The initial U.S. campaign in Afghanistan in late 2001, and the oft-repeated story of special operations troops on horseback calling in satellite guided bombs on Taliban positions, confirmed to defense planners that a technology-driven revolution in military affairs had indeed occurred. Taliban fighters who had spent years fighting an enemy with no air force and little artillery stood out in the open and presented easy targets for U.S. air power. The destructive power of 2,000 pound bombs dropped from jet aircraft came as a rude surprise to fighters used to exchanging fire with aged Russian tanks.
But within a few months of fighting, the Taliban changed its tactics. In a study of the March 2002 battle known as Operation Anaconda, military historian and analyst Stephen Biddle notes that every available U.S. surveillance system was focused on a tiny 100-square-kilometer battlefield, trying to find the enemy's fighting positions.

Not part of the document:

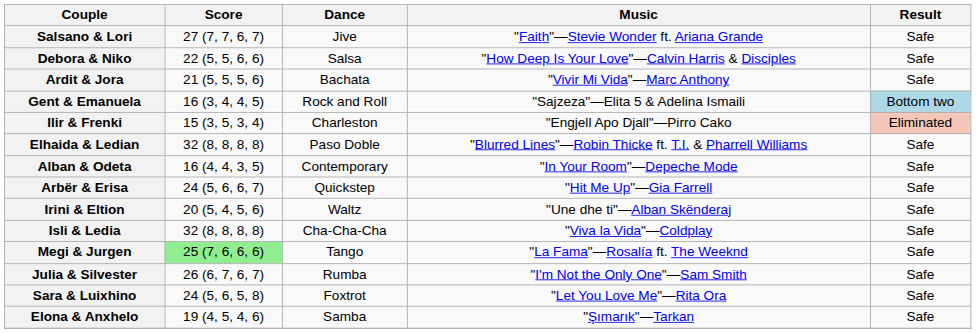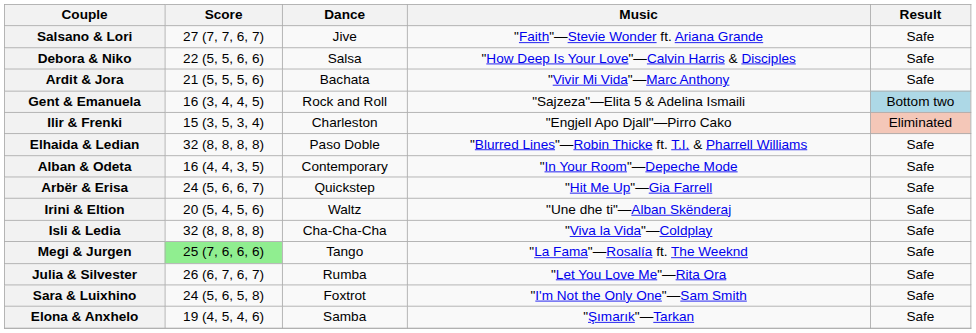Julia & Silvester | Music: "I'm Not the Only One"—Sam Smith -> "Let You Love Me"—Rita Ora
Sara & Luixhino | Music: "Let You Love Me"—Rita Ora -> "I'm Not the Only One"—Sam Smith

But less than half those positions were identified. Assault helicopters dropped U.S. infantry on top of a warren of hidden Taliban bunkers and trenches where they were pinned down by heavy fire and had to be extracted at night. The Taliban positions were then pounded by air attacks for more than a week, but enough fighters remained that U.S. troops had to clear them out in close-quarters fighting.
Dark Places
Hoffman says the United States needs "hybrid warriors," highly adaptable troops able to rapidly shift between competing demands on a chaotic battlefield. They must be prepared for bloody, close-quarters firefights, yet also be ready to protect civilian populations caught up in the fighting. That demands more investment in cultural intelligence and language training to root out an elusive enemy hiding among the people. He says future enemies will avoid the American way of war, refusing to play into our advantages gained through the use of remote sensors and precision firepower.
There are two major components of what the military calls situational awareness: where you are and where the enemy is. Networking has helped troops know better where they are, and where other friendly troops are. But it doesn't solve the problem of finding what some call the "low signature" enemy.
"There's not enough bandwidth and electronic eyes in the universe that are able to stare down a large expanse of ground and detect individuals moving about, particularly in urban clutter and in the midst of people," Scales says. The complexity of warfare stems from the action-reaction dynamic: An enemy being targeted for killing likely will do everything possible to avoid being killed, including hiding from view.
Some say the United States must move away from the current trend of troops fighting via video screens. They can limit situational awareness, analysts say. "Human eyesight is much better than any existing flat-panel display, where you have a very narrow field of vision," says author and historian Steven Zaloga. U.S. Army officers on foot patrol in Iraq often talk about the atmospherics-using all the human senses to evaluate the people and the environment.
According to a 2002 RAND Corp. study funded by the Army Science Board, "An enemy who relies on cover, concealment, deception, intermingling and dispersion will be difficult if not impossible to monitor from overhead assets." Even with projected technological advances, the study noted, "remote assets will not ensure 'understanding' on the future battlefield." By predicating their strategy on remote sensors and long-range precision strikes, analysts wrote, "U.S. military planners could be building a modern-day Maginot line."